• YOUR TASK: In the data below, take everything from the line containing "left elbow: (1404, 951, 13)" down to the line containing "right hip: (1671, 845, 5)", both included, and write it out as a JSON list of strings with one string per line and no blank lines.

Images with bounding boxes

---------------

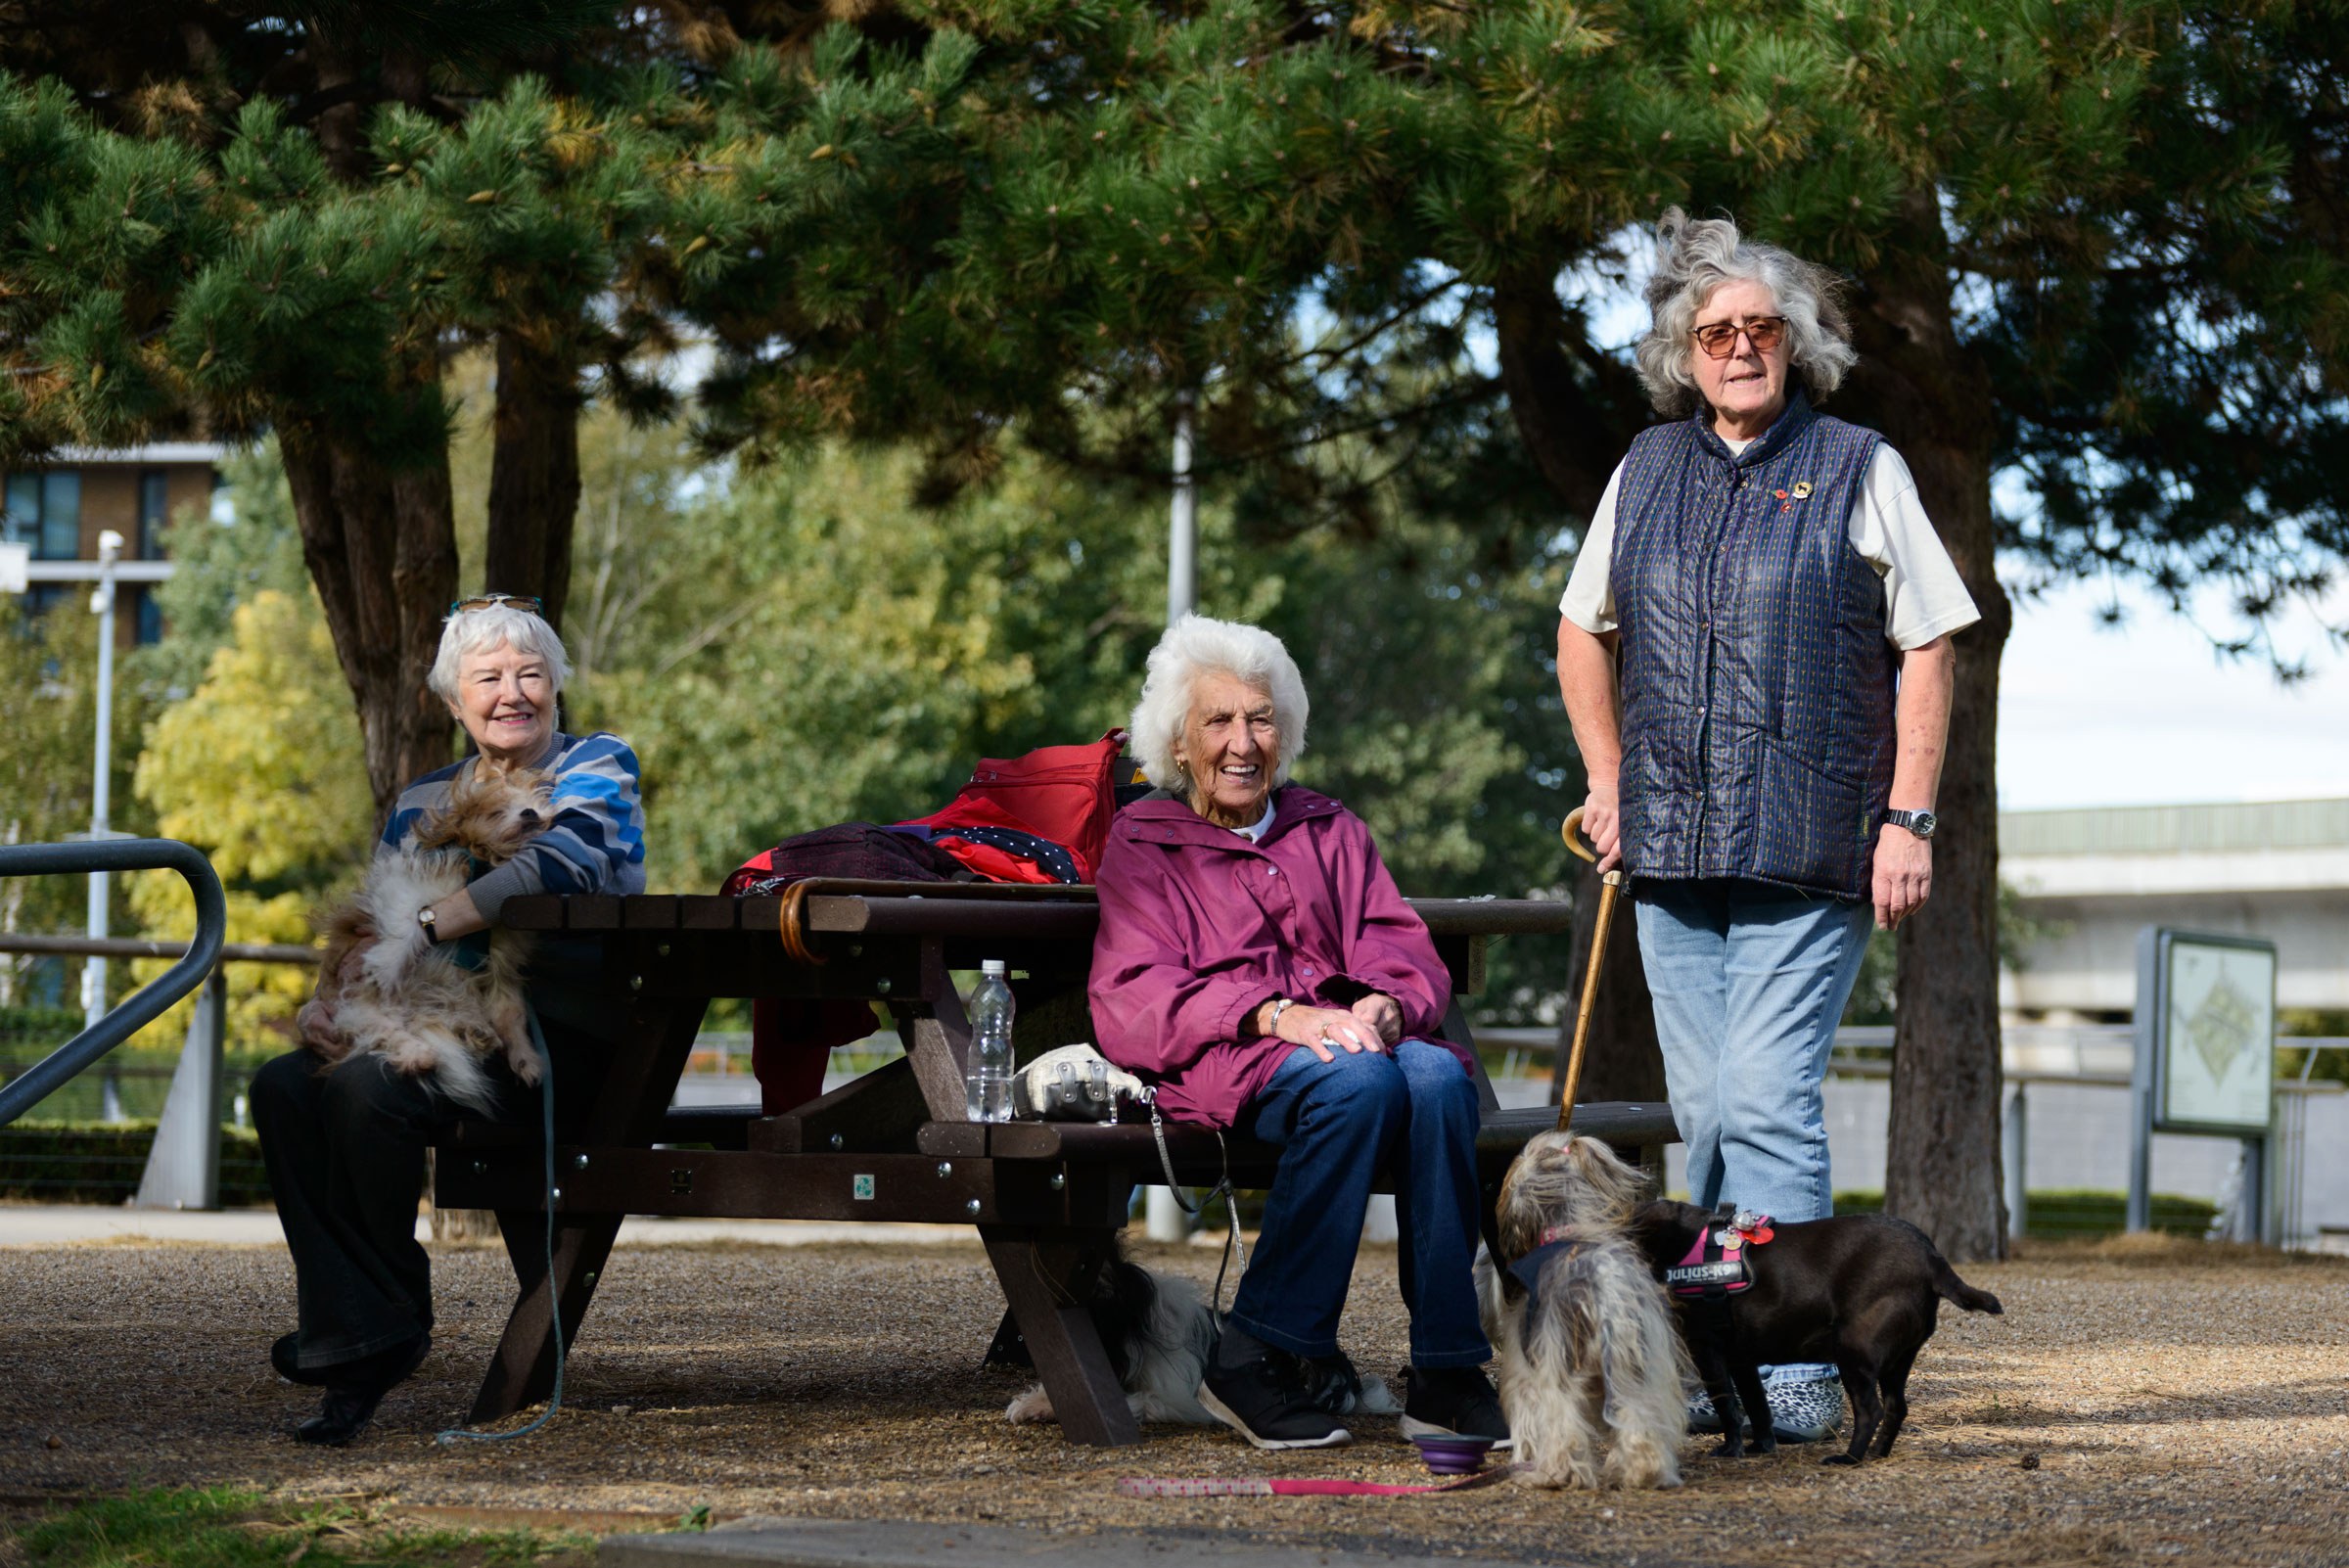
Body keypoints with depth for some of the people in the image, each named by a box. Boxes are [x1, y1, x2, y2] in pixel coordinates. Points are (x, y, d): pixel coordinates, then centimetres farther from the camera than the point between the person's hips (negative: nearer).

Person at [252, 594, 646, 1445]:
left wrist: (415, 932, -28)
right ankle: (361, 1343, -21)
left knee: (367, 1088, -30)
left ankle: (390, 1320, -15)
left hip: (564, 1037, -6)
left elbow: (559, 863, -19)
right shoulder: (420, 802, 21)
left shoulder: (596, 767, 2)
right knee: (285, 1085, -20)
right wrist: (331, 999, -8)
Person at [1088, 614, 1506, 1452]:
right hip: (1227, 1064, -3)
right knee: (1357, 1081, -37)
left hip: (1349, 1031, 3)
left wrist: (1386, 1005, -13)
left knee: (1440, 1076, -33)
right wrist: (1278, 1017, -17)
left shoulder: (1330, 831, 28)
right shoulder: (1142, 843, 16)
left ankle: (1445, 1375, -33)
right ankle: (1257, 1359, -31)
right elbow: (1131, 1003, 0)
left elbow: (1404, 951, 13)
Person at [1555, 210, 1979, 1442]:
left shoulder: (1857, 470, 2)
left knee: (1766, 1103, -14)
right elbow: (1584, 630, 24)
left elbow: (1926, 651, 0)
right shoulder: (1646, 472, 13)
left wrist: (1908, 817, -7)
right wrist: (1607, 777, 15)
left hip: (1810, 852, -5)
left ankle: (1796, 1377, -12)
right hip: (1671, 845, 5)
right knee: (1705, 1112, 7)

---------------

• ANSWER AREA:
[
  "left elbow: (1404, 951, 13)",
  "Person at [1555, 210, 1979, 1442]:",
  "left shoulder: (1857, 470, 2)",
  "left knee: (1766, 1103, -14)",
  "right elbow: (1584, 630, 24)",
  "left elbow: (1926, 651, 0)",
  "right shoulder: (1646, 472, 13)",
  "left wrist: (1908, 817, -7)",
  "right wrist: (1607, 777, 15)",
  "left hip: (1810, 852, -5)",
  "left ankle: (1796, 1377, -12)",
  "right hip: (1671, 845, 5)"
]